Page-level text extractions:
══════
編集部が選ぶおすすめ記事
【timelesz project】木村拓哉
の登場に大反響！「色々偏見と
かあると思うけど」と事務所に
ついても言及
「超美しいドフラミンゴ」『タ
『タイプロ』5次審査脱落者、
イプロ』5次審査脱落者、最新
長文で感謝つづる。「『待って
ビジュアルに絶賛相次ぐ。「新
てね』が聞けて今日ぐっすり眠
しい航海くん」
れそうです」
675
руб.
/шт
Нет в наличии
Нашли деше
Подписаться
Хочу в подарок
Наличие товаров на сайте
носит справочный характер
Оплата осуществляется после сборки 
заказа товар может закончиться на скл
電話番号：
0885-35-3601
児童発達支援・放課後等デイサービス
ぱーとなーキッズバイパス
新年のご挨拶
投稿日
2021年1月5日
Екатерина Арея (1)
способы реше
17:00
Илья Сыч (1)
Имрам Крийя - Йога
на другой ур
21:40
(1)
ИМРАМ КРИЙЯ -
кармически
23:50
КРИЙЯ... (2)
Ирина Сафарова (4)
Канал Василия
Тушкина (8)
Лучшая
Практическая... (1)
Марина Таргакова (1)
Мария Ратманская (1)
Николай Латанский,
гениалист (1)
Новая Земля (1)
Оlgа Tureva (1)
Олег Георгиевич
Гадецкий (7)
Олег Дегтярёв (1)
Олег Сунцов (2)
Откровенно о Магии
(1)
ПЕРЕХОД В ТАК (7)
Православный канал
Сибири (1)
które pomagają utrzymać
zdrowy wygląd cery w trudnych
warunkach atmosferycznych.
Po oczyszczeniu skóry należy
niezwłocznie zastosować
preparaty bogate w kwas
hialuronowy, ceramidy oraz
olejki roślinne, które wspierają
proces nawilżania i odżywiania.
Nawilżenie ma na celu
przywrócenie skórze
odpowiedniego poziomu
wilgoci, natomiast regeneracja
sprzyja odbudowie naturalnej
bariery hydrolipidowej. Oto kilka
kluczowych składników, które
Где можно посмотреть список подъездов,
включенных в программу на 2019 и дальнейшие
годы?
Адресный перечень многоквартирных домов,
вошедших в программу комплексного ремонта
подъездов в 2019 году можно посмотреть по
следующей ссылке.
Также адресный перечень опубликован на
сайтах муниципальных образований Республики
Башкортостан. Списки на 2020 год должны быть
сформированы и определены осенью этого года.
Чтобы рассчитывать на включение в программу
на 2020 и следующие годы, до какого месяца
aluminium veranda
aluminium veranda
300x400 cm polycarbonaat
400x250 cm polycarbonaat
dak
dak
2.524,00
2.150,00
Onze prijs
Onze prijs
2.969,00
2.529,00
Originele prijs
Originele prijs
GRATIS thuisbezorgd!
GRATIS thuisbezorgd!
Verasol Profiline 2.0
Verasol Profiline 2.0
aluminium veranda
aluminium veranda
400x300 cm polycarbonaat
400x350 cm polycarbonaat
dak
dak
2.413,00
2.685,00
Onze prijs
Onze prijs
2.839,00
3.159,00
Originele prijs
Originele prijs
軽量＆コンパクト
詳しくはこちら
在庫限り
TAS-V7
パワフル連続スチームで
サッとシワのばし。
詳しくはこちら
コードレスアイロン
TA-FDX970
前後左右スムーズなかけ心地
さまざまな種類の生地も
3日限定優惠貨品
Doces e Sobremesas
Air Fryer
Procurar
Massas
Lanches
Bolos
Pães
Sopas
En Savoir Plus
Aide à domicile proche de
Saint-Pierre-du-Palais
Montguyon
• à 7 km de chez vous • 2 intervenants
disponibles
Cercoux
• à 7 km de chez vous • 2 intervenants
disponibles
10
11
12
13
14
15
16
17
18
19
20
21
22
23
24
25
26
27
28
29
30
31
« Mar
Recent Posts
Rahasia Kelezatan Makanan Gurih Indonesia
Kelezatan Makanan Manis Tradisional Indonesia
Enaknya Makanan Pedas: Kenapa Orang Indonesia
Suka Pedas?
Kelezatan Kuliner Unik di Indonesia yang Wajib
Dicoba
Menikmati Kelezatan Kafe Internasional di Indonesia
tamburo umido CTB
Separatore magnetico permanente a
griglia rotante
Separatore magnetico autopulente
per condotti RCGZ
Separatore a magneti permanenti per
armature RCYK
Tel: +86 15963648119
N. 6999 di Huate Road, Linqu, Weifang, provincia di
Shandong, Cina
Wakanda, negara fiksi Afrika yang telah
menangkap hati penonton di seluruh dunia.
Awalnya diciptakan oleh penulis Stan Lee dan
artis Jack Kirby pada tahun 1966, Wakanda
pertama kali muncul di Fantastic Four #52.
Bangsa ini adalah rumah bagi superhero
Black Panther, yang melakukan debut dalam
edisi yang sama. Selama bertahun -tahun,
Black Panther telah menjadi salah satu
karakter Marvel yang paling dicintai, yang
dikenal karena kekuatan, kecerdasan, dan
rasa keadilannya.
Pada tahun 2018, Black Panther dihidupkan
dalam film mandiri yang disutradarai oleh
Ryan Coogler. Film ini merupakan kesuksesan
══════
# Goal of the exercise
The lines above should be duplicated exactly.

# Your response
編集部が選ぶおすすめ記事
【timelesz project】木村拓哉
の登場に大反響！「色々偏見と
かあると思うけど」と事務所に
ついても言及
「超美しいドフラミンゴ」『タ
『タイプロ』5次審査脱落者、
イプロ』5次審査脱落者、最新
長文で感謝つづる。「『待って
ビジュアルに絶賛相次ぐ。「新
てね』が聞けて今日ぐっすり眠
しい航海くん」
れそうです」
675
руб.
/шт
Нет в наличии
Нашли деше
Подписаться
Хочу в подарок
Наличие товаров на сайте
носит справочный характер
Оплата осуществляется после сборки 
заказа товар может закончиться на скл
電話番号：
0885-35-3601
児童発達支援・放課後等デイサービス
ぱーとなーキッズバイパス
新年のご挨拶
投稿日
2021年1月5日
Екатерина Арея (1)
способы реше
17:00
Илья Сыч (1)
Имрам Крийя - Йога
на другой ур
21:40
(1)
ИМРАМ КРИЙЯ -
кармически
23:50
КРИЙЯ... (2)
Ирина Сафарова (4)
Канал Василия
Тушкина (8)
Лучшая
Практическая... (1)
Марина Таргакова (1)
Мария Ратманская (1)
Николай Латанский,
гениалист (1)
Новая Земля (1)
Оlgа Tureva (1)
Олег Георгиевич
Гадецкий (7)
Олег Дегтярёв (1)
Олег Сунцов (2)
Откровенно о Магии
(1)
ПЕРЕХОД В ТАК (7)
Православный канал
Сибири (1)
które pomagają utrzymać
zdrowy wygląd cery w trudnych
warunkach atmosferycznych.
Po oczyszczeniu skóry należy
niezwłocznie zastosować
preparaty bogate w kwas
hialuronowy, ceramidy oraz
olejki roślinne, które wspierają
proces nawilżania i odżywiania.
Nawilżenie ma na celu
przywrócenie skórze
odpowiedniego poziomu
wilgoci, natomiast regeneracja
sprzyja odbudowie naturalnej
bariery hydrolipidowej. Oto kilka
kluczowych składników, które
Где можно посмотреть список подъездов,
включенных в программу на 2019 и дальнейшие
годы?
Адресный перечень многоквартирных домов,
вошедших в программу комплексного ремонта
подъездов в 2019 году можно посмотреть по
следующей ссылке.
Также адресный перечень опубликован на
сайтах муниципальных образований Республики
Башкортостан. Списки на 2020 год должны быть
сформированы и определены осенью этого года.
Чтобы рассчитывать на включение в программу
на 2020 и следующие годы, до какого месяца
aluminium veranda
aluminium veranda
300x400 cm polycarbonaat
400x250 cm polycarbonaat
dak
dak
2.524,00
2.150,00
Onze prijs
Onze prijs
2.969,00
2.529,00
Originele prijs
Originele prijs
GRATIS thuisbezorgd!
GRATIS thuisbezorgd!
Verasol Profiline 2.0
Verasol Profiline 2.0
aluminium veranda
aluminium veranda
400x300 cm polycarbonaat
400x350 cm polycarbonaat
dak
dak
2.413,00
2.685,00
Onze prijs
Onze prijs
2.839,00
3.159,00
Originele prijs
Originele prijs
軽量＆コンパクト
詳しくはこちら
在庫限り
TAS-V7
パワフル連続スチームで
サッとシワのばし。
詳しくはこちら
コードレスアイロン
TA-FDX970
前後左右スムーズなかけ心地
さまざまな種類の生地も
3日限定優惠貨品
Doces e Sobremesas
Air Fryer
Procurar
Massas
Lanches
Bolos
Pães
Sopas
En Savoir Plus
Aide à domicile proche de
Saint-Pierre-du-Palais
Montguyon
• à 7 km de chez vous • 2 intervenants
disponibles
Cercoux
• à 7 km de chez vous • 2 intervenants
disponibles
10
11
12
13
14
15
16
17
18
19
20
21
22
23
24
25
26
27
28
29
30
31
« Mar
Recent Posts
Rahasia Kelezatan Makanan Gurih Indonesia
Kelezatan Makanan Manis Tradisional Indonesia
Enaknya Makanan Pedas: Kenapa Orang Indonesia
Suka Pedas?
Kelezatan Kuliner Unik di Indonesia yang Wajib
Dicoba
Menikmati Kelezatan Kafe Internasional di Indonesia
tamburo umido CTB
Separatore magnetico permanente a
griglia rotante
Separatore magnetico autopulente
per condotti RCGZ
Separatore a magneti permanenti per
armature RCYK
Tel: +86 15963648119
N. 6999 di Huate Road, Linqu, Weifang, provincia di
Shandong, Cina
Wakanda, negara fiksi Afrika yang telah
menangkap hati penonton di seluruh dunia.
Awalnya diciptakan oleh penulis Stan Lee dan
artis Jack Kirby pada tahun 1966, Wakanda
pertama kali muncul di Fantastic Four #52.
Bangsa ini adalah rumah bagi superhero
Black Panther, yang melakukan debut dalam
edisi yang sama. Selama bertahun -tahun,
Black Panther telah menjadi salah satu
karakter Marvel yang paling dicintai, yang
dikenal karena kekuatan, kecerdasan, dan
rasa keadilannya.
Pada tahun 2018, Black Panther dihidupkan
dalam film mandiri yang disutradarai oleh
Ryan Coogler. Film ini merupakan kesuksesan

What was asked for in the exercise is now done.